Table 1. IAEs and ITAEs of the controllers.

	$\mathit{I}\mathit{A}{\mathit{E}}_{\mathit{e}1}$	$\mathit{I}\mathit{A}{\mathit{E}}_{\mathit{e}2}$	$\mathit{I}\mathit{A}{\mathit{E}}_{\mathit{e}3}$	$\mathit{I}\mathit{T}\mathit{A}{\mathit{E}}_{\mathit{e}1}$	$\mathit{I}\mathit{T}\mathit{A}{\mathit{E}}_{\mathit{e}2}$	$\mathit{I}\mathit{T}\mathit{A}{\mathit{E}}_{\mathit{e}3}$
Proposed controller	0.0194	0.0237	0.0249	0.0603	0.0583	0.0669
Compared controller	0.0708	0.0689	0.0621	0.2206	0.1932	0.1923

to quantitatively compare their synchronization performance. The IAEs are defined as $IA{E}_{e1}={\displaystyle {\int }_0^t\left|e_1\left(\tau \right)\right|\mathrm{d}\tau }$, $IA{E}_{e2}={\displaystyle {\int }_0^t\left|e_2\left(\tau \right)\right|\mathrm{d}\tau }$, and $IA{E}_{e3}={\displaystyle {\int }_0^t\left|e_3\left(\tau \right)\right|\mathrm{d}\tau }$, which corresponds to the steady-state performance of the controller. Moreover, the ITAEs are defined as $ITA{E}_{e1}={\displaystyle {\int }_0^t\tau \left|e_1\left(\tau \right)\right|\mathrm{d}\tau }$, $ITA{E}_{e2}={\displaystyle {\int }_0^t\tau \left|e_2\left(\tau \right)\right|\mathrm{d}\tau }$, and $ITA{E}_{e3}={\displaystyle {\int }_0^t\tau \left|e_3\left(\tau \right)\right|\mathrm{d}\tau }$, which corresponds to the transient performance of the controller.
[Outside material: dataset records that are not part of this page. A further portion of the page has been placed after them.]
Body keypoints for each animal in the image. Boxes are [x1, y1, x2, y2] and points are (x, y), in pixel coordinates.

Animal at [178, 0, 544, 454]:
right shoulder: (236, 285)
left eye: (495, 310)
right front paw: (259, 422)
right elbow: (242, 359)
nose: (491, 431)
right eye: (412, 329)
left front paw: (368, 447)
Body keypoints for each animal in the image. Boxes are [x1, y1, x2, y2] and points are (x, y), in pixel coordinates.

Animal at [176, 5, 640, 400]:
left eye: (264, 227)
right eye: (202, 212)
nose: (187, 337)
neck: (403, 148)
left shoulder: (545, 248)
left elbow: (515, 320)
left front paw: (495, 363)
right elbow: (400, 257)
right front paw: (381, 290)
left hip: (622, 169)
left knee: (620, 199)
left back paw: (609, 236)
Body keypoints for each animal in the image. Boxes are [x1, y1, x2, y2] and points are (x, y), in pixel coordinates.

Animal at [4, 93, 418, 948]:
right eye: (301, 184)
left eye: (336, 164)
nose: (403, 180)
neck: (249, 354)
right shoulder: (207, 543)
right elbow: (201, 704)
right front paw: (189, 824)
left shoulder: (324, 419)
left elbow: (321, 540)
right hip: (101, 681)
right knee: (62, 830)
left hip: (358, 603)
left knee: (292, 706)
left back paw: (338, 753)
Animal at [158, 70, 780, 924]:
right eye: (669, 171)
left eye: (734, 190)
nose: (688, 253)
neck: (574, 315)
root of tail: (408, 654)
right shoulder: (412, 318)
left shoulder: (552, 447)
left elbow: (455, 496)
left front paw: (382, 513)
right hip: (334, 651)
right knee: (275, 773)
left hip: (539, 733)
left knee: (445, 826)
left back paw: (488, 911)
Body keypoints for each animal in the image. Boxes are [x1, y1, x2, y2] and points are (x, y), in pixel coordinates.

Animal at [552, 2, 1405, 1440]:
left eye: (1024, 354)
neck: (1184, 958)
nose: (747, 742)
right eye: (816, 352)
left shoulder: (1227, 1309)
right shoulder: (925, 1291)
As shown in Table 1, the IAEs of the linear feedback controller are 400% larger than the proposed controller. Moreover, the ITAEs of the linear feedback controller are 300% larger than the proposed controller. This means that the proposed controller can realize the superior steady-state and transient performance compared to the linear feedback controller.
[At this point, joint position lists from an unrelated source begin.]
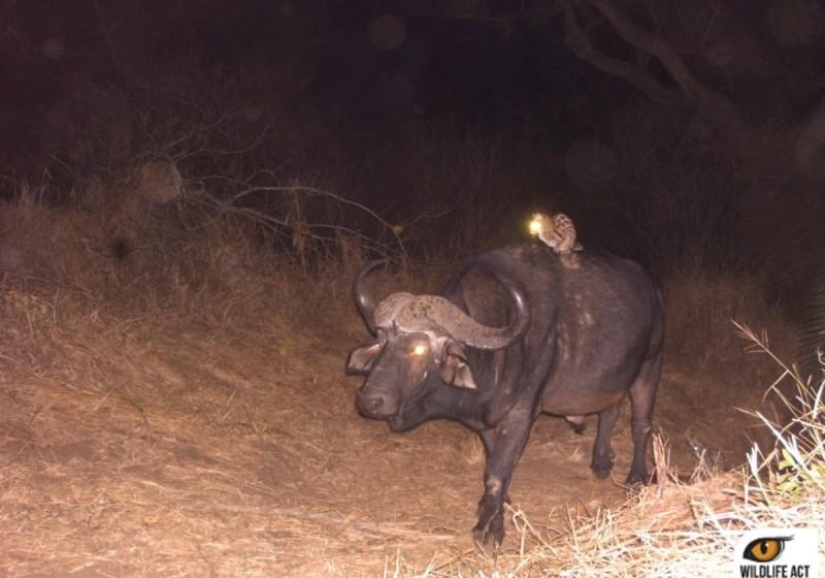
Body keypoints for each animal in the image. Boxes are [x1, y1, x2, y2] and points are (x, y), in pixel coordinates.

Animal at [346, 244, 664, 544]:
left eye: (420, 348)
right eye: (381, 341)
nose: (369, 401)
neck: (494, 357)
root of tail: (652, 290)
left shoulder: (521, 415)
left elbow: (497, 473)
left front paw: (489, 530)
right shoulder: (487, 421)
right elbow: (493, 462)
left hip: (649, 367)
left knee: (640, 424)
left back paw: (637, 478)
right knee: (610, 411)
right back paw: (600, 462)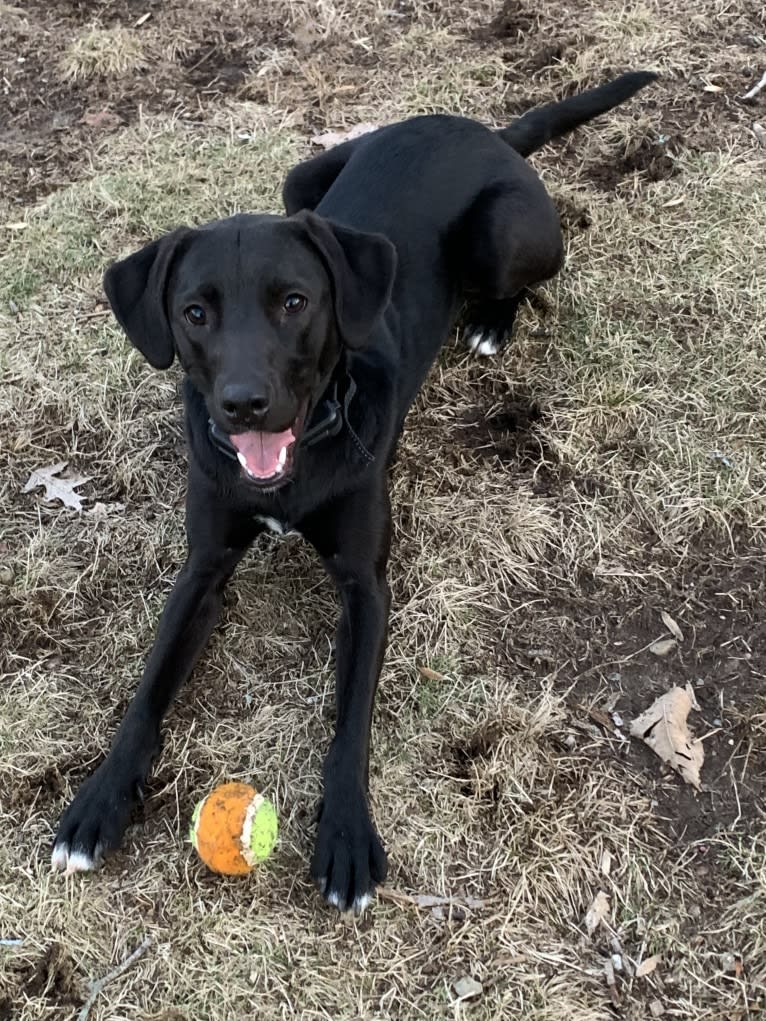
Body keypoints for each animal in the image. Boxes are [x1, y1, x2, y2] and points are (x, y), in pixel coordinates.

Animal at [51, 75, 657, 914]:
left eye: (295, 302)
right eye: (194, 312)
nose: (244, 403)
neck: (296, 463)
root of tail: (486, 131)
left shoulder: (366, 584)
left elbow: (352, 720)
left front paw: (345, 835)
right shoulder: (202, 567)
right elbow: (146, 691)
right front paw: (100, 799)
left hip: (502, 233)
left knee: (528, 278)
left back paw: (492, 324)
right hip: (301, 178)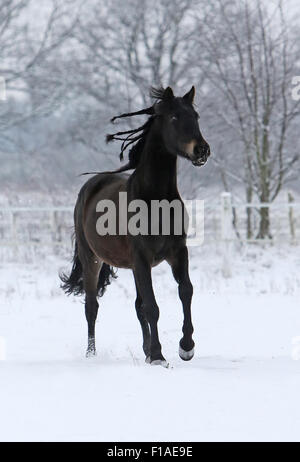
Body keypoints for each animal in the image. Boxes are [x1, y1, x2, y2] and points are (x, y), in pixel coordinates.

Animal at [60, 85, 211, 368]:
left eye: (196, 116)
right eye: (174, 117)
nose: (202, 151)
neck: (154, 200)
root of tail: (90, 186)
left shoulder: (177, 252)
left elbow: (185, 291)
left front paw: (185, 348)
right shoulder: (142, 256)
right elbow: (152, 306)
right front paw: (159, 356)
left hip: (131, 265)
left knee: (137, 305)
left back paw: (145, 350)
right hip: (92, 258)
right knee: (91, 307)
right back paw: (92, 354)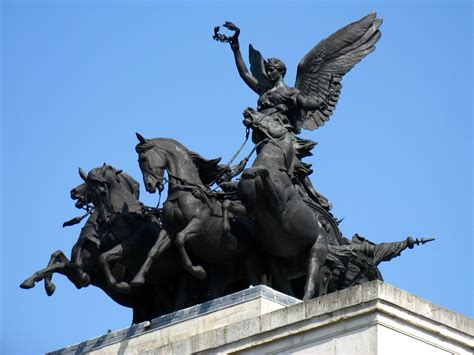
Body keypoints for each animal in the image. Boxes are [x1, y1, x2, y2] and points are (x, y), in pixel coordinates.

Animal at [131, 134, 262, 294]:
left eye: (143, 159)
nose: (150, 186)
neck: (184, 191)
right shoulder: (169, 229)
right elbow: (154, 250)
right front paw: (138, 278)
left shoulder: (198, 224)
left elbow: (180, 239)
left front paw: (198, 271)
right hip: (224, 265)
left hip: (251, 259)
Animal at [220, 112, 342, 300]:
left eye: (276, 120)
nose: (248, 111)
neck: (273, 164)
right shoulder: (250, 208)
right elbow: (227, 204)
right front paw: (227, 233)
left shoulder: (279, 206)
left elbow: (262, 173)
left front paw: (246, 172)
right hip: (277, 261)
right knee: (286, 287)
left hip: (316, 252)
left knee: (310, 283)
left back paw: (304, 300)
To summarize, it can be concluded from the simulation results that the proposed fixed-time neural adaptive controller is capable of achieving better synchronization performance and stronger robustness against unknown parameters and perturbations than the compared linear feedback controller in terms of superior steady-state and transient performance.

5. Conclusions

In this article, a fixed-time neural adaptive control approach is originally proposed for the synchronization of unknown chaotic financial systems with output constraints. The proposed controller is developed by introducing the BLF to handle the output constraints and adopting the NN to identify the unknown part of the synchronization error system. Particularly, the concept of indirect NN identification is employed, which makes the proposed controller computationally simple. The stability argument shows that the proposed controller can ensure all error variables in the closed-loop system regulate to the minor residual sets around zero in fixed time. Finally, simulations and comparisons indicate that the proposed controller can realize better synchronization than the compared linear feedback controller, owing to the utilization of NN identification. Future investigations of this work are to further improve the proposed control design by taking time delays into consideration.